In all seriousness my friends this market's whacky bipolar behavior is very dangerous. Volatile price action like this is typically a very unhealthy signal for the markets and participants as bull markets thrive on a steady diet of worry with some good news sprinkled in for good measure, and tend to crawl higher at a relatively steady pace with decent volume, and when the Prozac runs out and they become manic-depressive all hell could break lose as this is often a sign of a market in a distribution topping mode. Yes we could rally a little further (Monday gap-runs have a high probability), and there is the possibility we could run up for another 8-18 hours right smack dab into my major/major turn time but in my opinion the potential for a nasty selling event and reversal as these indexes and high-beta stocks that have flown upward in a parabolic fashion just like Icarus who with a set of wax coated wings decided to fly towards the sun, before the wax melted and he plunged to his death….as the markets move higher they become more and more vulnerable to a very nasty correction/reversal.

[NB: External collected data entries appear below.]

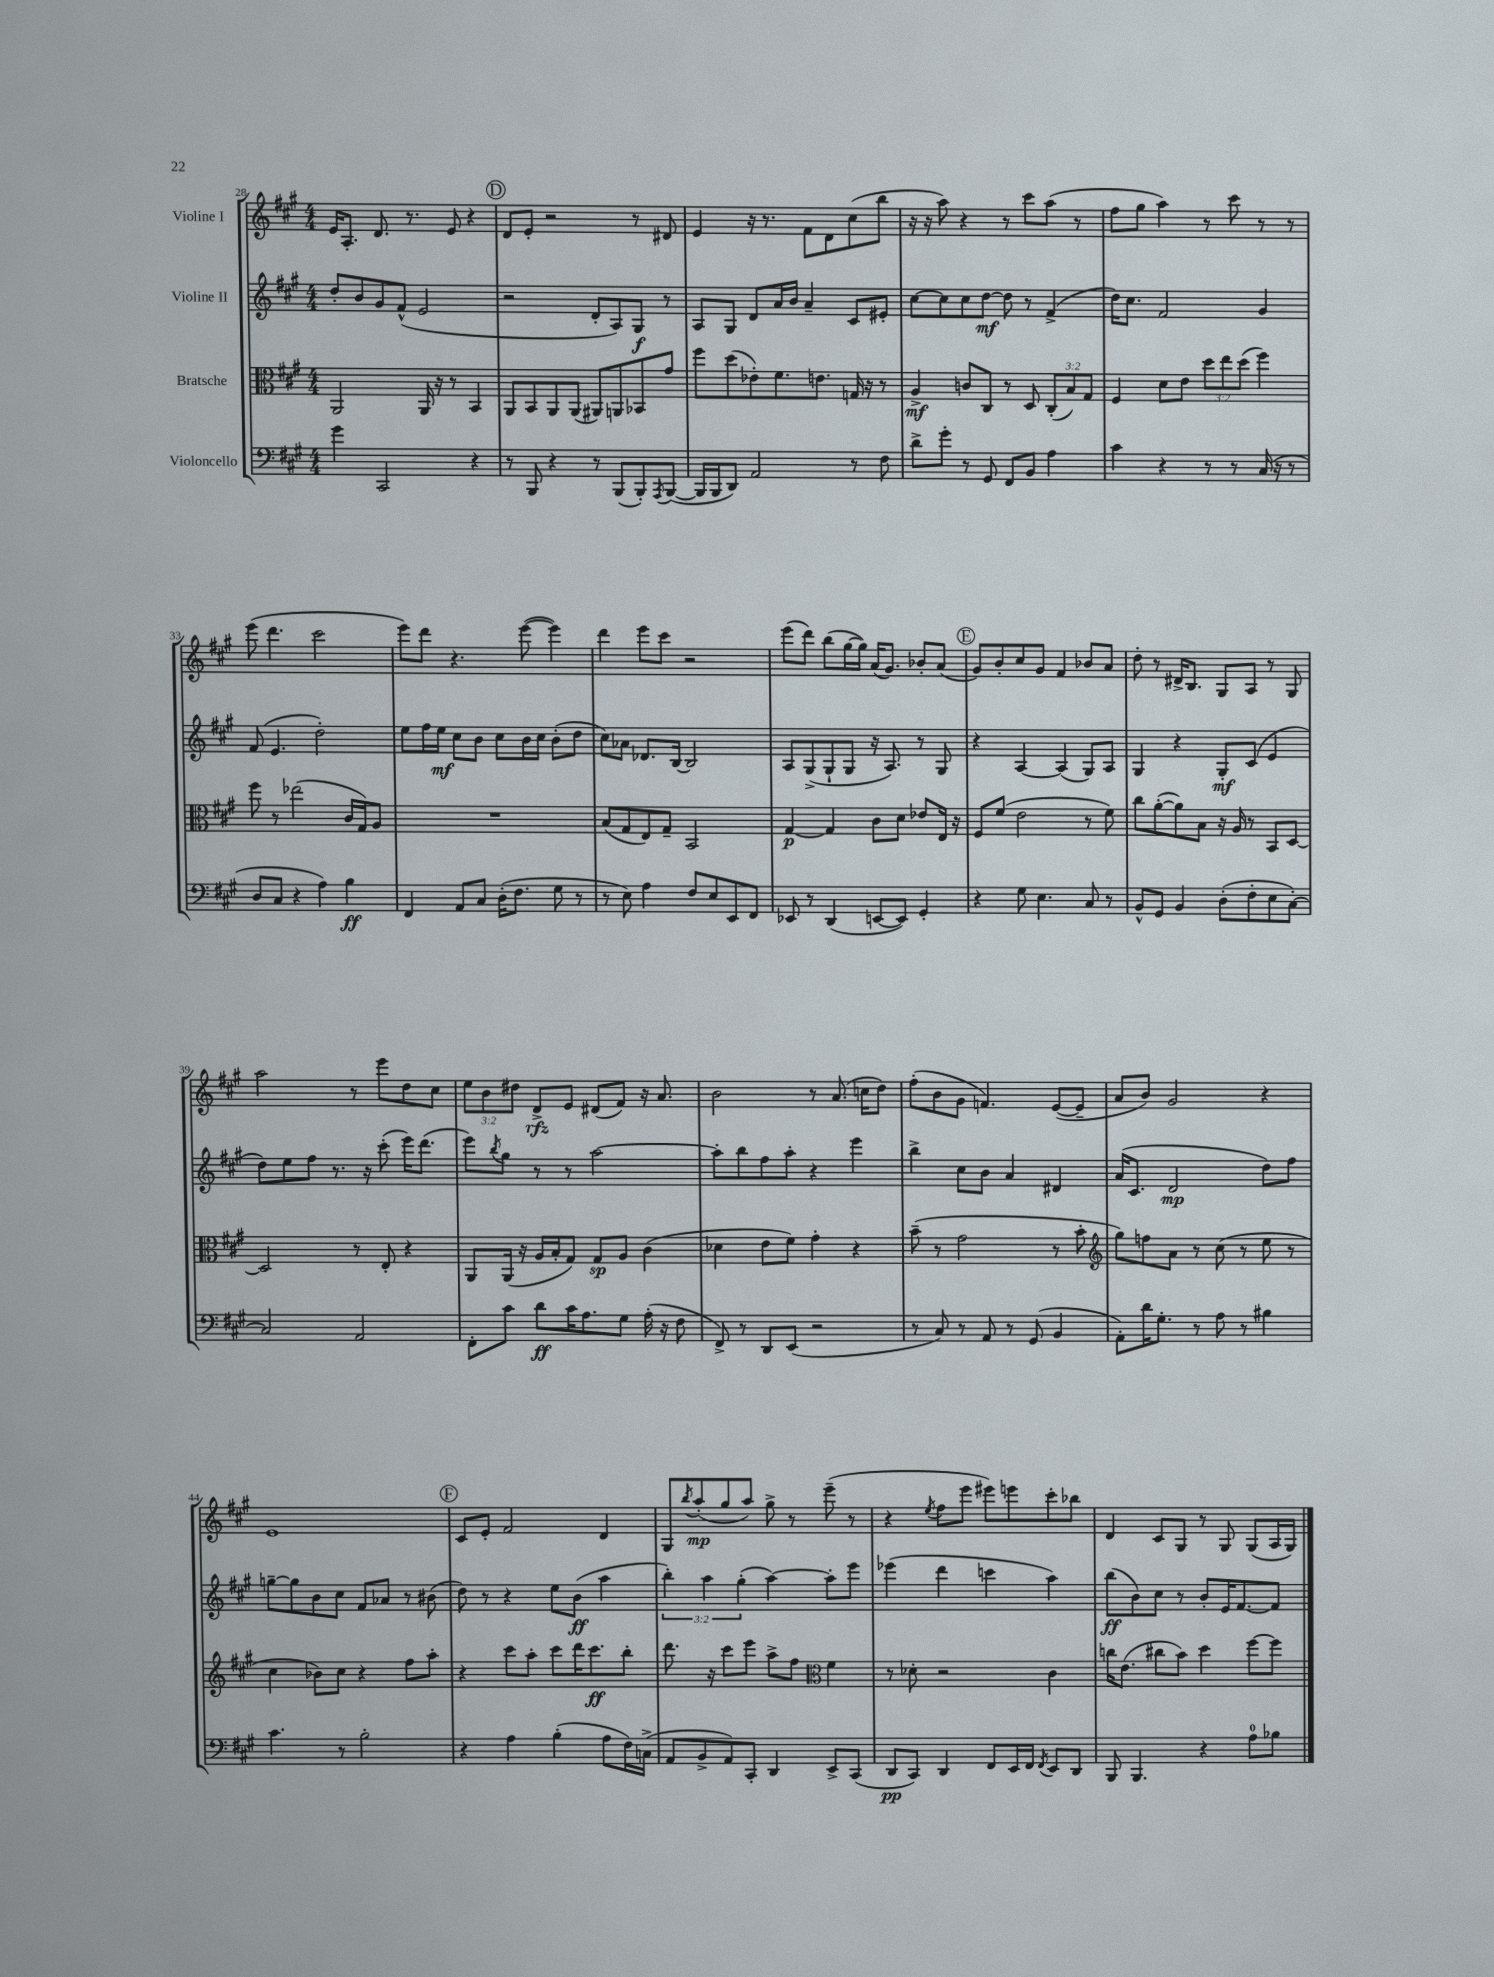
<<
\new StaffGroup <<
\new Staff = "s0" \with { instrumentName = "Violine I" } {
    \clef treble \key a \major \numericTimeSignature \time 4/4 \override Staff.TupletNumber.text = #tuplet-number::calc-fraction-text
    e'16 a8.-. d'8. r8. e'8 r4 |
    \mark \markup { \circle "D" } d'8 e'8-. r2 r8 dis'8 |
    e'4 r16 r8. fis'8 d'8 cis''8( b''8 |
    r16 r16 a''8) r4 r8 cis'''8 a''8( r8 |
    fis''8 gis''8 a''4) r8 cis'''8 r8 r8 |
    e'''8( d'''4. cis'''2 |
    e'''8) d'''8 r4. e'''8~( e'''4) |
    d'''4 e'''8 cis'''8 r2 |
    e'''8( d'''8) b''8( gis''16~ gis''16) a'16( gis'8.) bes'8-. a'8( |
    \mark \markup { \circle "E" } gis'8) b'8-. cis''8 gis'8 fis'4 bes'8 a'8 |
    d''8-. r8 dis'16-> b8. gis8 a8 r8 gis8 |
    a''2 r8 e'''8 d''8 cis''8 |
    \tuplet 3/2 { e''8 b'8 dis''8 } d'8->\rfz e'8 dis'8( fis'8) r16 a'8. |
    b'2 r8 a'8.( c''16 d''8) |
    fis''8-.( b'8 gis'8 f'4.) e'8~( e'8-- |
    a'8 b'8) gis'2 r4 |
    e'1 |
    \mark \markup { \circle "F" } cis'8 e'8-. fis'2 d'4 |
    gis8 \acciaccatura { b''8 } a''8-.\mp( gis''8 a''8) gis''8-> r8 e'''8--( r8 |
    r4 \acciaccatura { e''8 } fis''8 e'''8 eis'''8) e'''8 cis'''8-. bes''8 |
    d'4 cis'8 gis8 r8 gis8 gis8( a16 gis16) \bar "|." |
}
\new Staff = "s1" \with { instrumentName = "Violine II" } {
    \clef treble \key a \major \numericTimeSignature \time 4/4 \override Staff.TupletNumber.text = #tuplet-number::calc-fraction-text
    d''8-. b'8 gis'8 fis'8-^( e'2 |
    \mark \markup { \circle "D" } r2 d'8-. a8) gis8\f r8 |
    a8 gis8 d'8 a'16 b'16 a'4-- cis'8 eis'8-. |
    cis''8~ cis''8 cis''8 d''8~\mf d''8 r8 fis'4->( |
    d''16) cis''8. fis'2 gis'4 |
    fis'8( e'4. d''2-.) |
    e''8 fis''16 e''16\mf cis''8 b'8 cis''8 b'16 cis''16 b'8-.( d''8 |
    cis''8) aes'8 des'8. b16~ b2 |
    a8 gis8->( gis8-! gis8 r16 a8.) r8 gis8 |
    \mark \markup { \circle "E" } r4 a4~ a4( gis8) a8 |
    gis4 r4 gis8-.\mf cis'8( e'4 |
    d''8) e''8 fis''8 r8. r16 cis'''8-.( e'''16) d'''8.( |
    e'''8) \acciaccatura { b''8 } gis''8 r8 r8 a''2~ |
    a''8-. b''8 fis''8 a''8-. r4 e'''4 |
    b''4-> cis''8 b'8 a'4 dis'4 |
    a'16( cis'8. d'2\mp d''8) fis''8 |
    g''8~-- g''8 b'8 cis''8 fis'8 aes'8 r8 bis'8( |
    \mark \markup { \circle "F" } d''8) r8 r4 e''8 b'8\ff( a''4 |
    \tuplet 3/2 { b''4-.) a''4 gis''4-.( } a''4~) a''8-. e'''8 |
    ees'''4( d'''4 c'''4 a''4) |
    b''8\ff( b'8) cis''8 r8 b'8-. e'16 fis'8.~ fis'8 \bar "|." |
}
\new Staff = "s2" \with { instrumentName = "Bratsche" } {
    \clef alto \key a \major \numericTimeSignature \time 4/4 \override Staff.TupletNumber.text = #tuplet-number::calc-fraction-text
    a,2 a,16 r16 r8 b,4 |
    \mark \markup { \circle "D" } a,8 b,8 a,8 a,8( ais,8) a,8 bes,8 gis'8 |
    fis''8 d''8( ees'8-.) fis'8. e'8. g16 r16 r8 |
    a4->\mf c'8 cis8 r8 d8 \tuplet 3/2 { cis8-.( b8) gis8 } |
    fis4 d'8 e'8 \tuplet 3/2 { d''8 e''8 d''8( } fis''4) |
    fis''8 r8 ees''2( cis'16 gis16) a8 |
    R1 |
    b8( gis8 e8) gis8-- b,2 |
    gis4~\p gis4 cis'8 d'8 ees'8 e16 r16 |
    \mark \markup { \circle "E" } fis8 fis'8( e'2 r8 fis'8) |
    cis''8 a'8~-.( a'8) b8 r16 a16 r8 b,8 d8~ |
    d2 r8 e8-. r4 |
    a,8 a,16( r16 a16 b16-. gis8) gis8\sp a8 cis'4( |
    des'4 e'8 fis'8) gis'4-. r4 |
    b'8--( r8 gis'2 r8 b'8-. |
    \clef treble gis''8) f''8 a'8 r8 cis''8( r8 e''8 r8 |
    cis''4 bes'8) cis''8 r4 fis''8 a''8-. |
    \mark \markup { \circle "F" } r4 cis'''8 a''8-. cis'''8 d'''16 cis'''8.\ff b''8-. |
    d'''8. r16 cis'''8 e'''8 a''8-> fis''8 \clef alto fis'4 |
    r8 des'8-. r2 cis'4 |
    c''16 e'8.( cis''8 b'8) d''4 fis''8~ fis''8 \bar "|." |
}
\new Staff = "s3" \with { instrumentName = "Violoncello" } {
    \clef bass \key a \major \numericTimeSignature \time 4/4
    gis'4 cis,2 r4 |
    \mark \markup { \circle "D" } r8 b,,8 r4 r8 b,,8( b,,8-.) \acciaccatura { a,,8 } b,,8~( |
    b,,16 b,,16 d,8) a,2 r8 fis8 |
    d'8-> gis'8-. r8 gis,8 fis,8 b,8 a4 |
    cis'4 r4 r8 r8 cis16( r16 r8 |
    d8 cis8 r4 a4) b4\ff |
    fis,4 a,8 cis8 d16-.( fis8. gis8 r8 |
    r8 e8) a4 fis8 e8 e,8 fis,8 |
    ees,8 r8 d,4( e,8~ e,8) gis,4-. |
    \mark \markup { \circle "E" } r4 gis8 e4. cis8 r8 |
    b,8-^ gis,8 b,4 d8-.( fis8-. e8 cis8~-.) |
    cis2 a,2 |
    fis,8-. cis'8 d'8\ff cis'16 a8. gis8 a16-.( r16 fis8 |
    fis,8->) r8 d,8 e,8( r2 |
    r8 cis8) r8 a,8 r8 gis,8( b,4 |
    a,8-.) d'16 gis8.-. r8 a8 r8 bis4 |
    cis'4. r8 b2-. |
    \mark \markup { \circle "F" } r4 a4 b4-.( a8 fis16) c16->( |
    a,8 b,8-> a,8) cis,8-. d,4 e,8-> cis,8( |
    d,8\pp cis,8) d,4 fis,8 e,16 fis,16 \acciaccatura { fis,8 } e,8 d,8 |
    b,,8 b,,4. r4 a8-0 bes8 \bar "|." |
}
>>
>>
\layout { \context { \Score currentBarNumber = #28 } }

As I wrote last week I have a major/major market inflection scheduled to hit this week and when you throw in several other significant divergences in the market place, along with a plethora of economic data to be released (5-trading days left to the month) and we throw in another so called extreme astrological event, something I don't fully understand but many an astrologists believes this will result in many forbidding contagions, they call it a Cardinal Climax which is a particular alignment of 5 planets, something that hasn't happened in 1000 years (some say 10,000 years). Arch Crawford says certain planetary alignments put people under additional stress others severe stress (and this is of the severe stress variety) and of course that's reflected in their moods which is then reflected in the stock market as its run by people that of course are influenced by these developments. This particular alignment is supposed to be accompanied by some particularly nasty things (possibly involving a nuclear and/or nasty radiation event). Arch Crawford is calling for a market crash and he has been at times very accurate in many of his past calls to dismiss this lightly.